GEMİ YOLCULUĞU
Dostlarımız bindikleri yolcu gemisi ile dünyanın öteki ucuna seyahat etmeye başlamışlardı. Yaklaşık bir aydır denizde olmalarına rağmen henüz değil gizemli adayı bir kara parçasını bile görememişlerdi.
Ref: “Ömrümüz denizlerde geçecek galiba,” dedi.
Umay: “Kaptan çok az kaldığını söyledi. Birkaç günden önce adaya varacakmışız,” dedi.
Ref: “Evet, ama bunu geçen hafta söylemişti,” dedi, ardından da; “Ben hayatımda hiç bu kadar uzun süre deniz görmemiştim,” diye devam etti.
“Aygır ve Aras neredeler?” diye sordu Umay.
“Aygır, odasında kusup duruyor.”
“Hala denize alışamadı mı?”
“Adam kara canlısı, denizde yapamıyor demek ki.”
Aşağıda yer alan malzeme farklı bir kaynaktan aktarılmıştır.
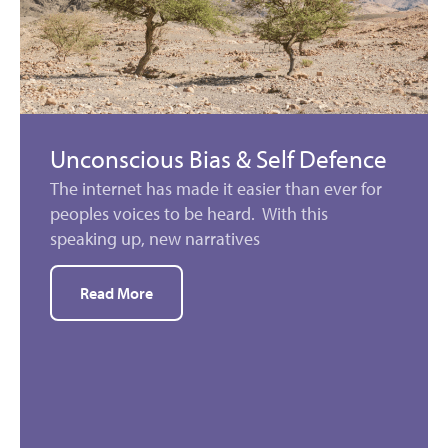
Unconscious Bias & Self Defence
The internet has made it easier than ever for
peoples voices to be heard. With this
speaking up, new narratives
Read More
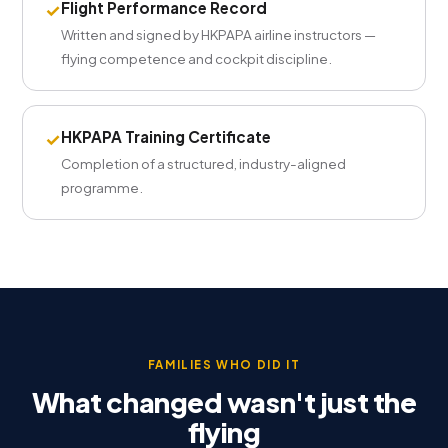
Flight Performance Record
✓
Written and signed by HKPAPA airline instructors —
flying competence and cockpit discipline.
HKPAPA Training Certificate
✓
Completion of a structured, industry-aligned
programme.
FAMILIES WHO DID IT
What changed wasn't just the
flying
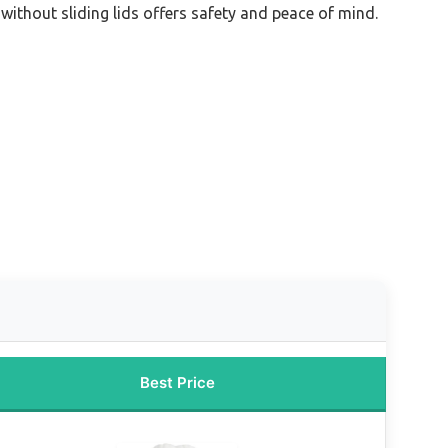
 without sliding lids offers safety and peace of mind.
Best Price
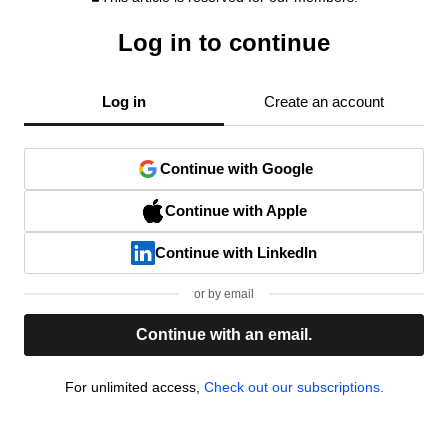
Log in to continue
Log in
Create an account
Continue with Google
Continue with Apple
Continue with LinkedIn
or by email
Continue with an email.
For unlimited access,
Check out our subscriptions.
“Peki, Aras nerede?” diye sordu Umay.
Ref, “Güç bilekliğinin tadını çıkarıyor,” diye yanıtladı.
“Yine mi yunus gücünü kullanıyor?”
“Aras şanslı, benim de yunus yeteneğim olsa denizden çıkmazdım.”
O anda denizin içerisinden bir cisim suyun yüzeyine zıpladı. Geminin neredeyse iki katı yüksekliğine zıplayan nesne havada taklalar atarak güverteye Umay ve Ref’in yanına kondu.
Ref: “Ha işte geldi. Sabah banyonuzu yaptınız mı Prens hazretleri,” dedi.
Aras bir taraftan kulağındaki suyu çıkartmaya çalışırken, diğer taraftan kolundaki güç bilekliğini arkadaşlarına gösterdi.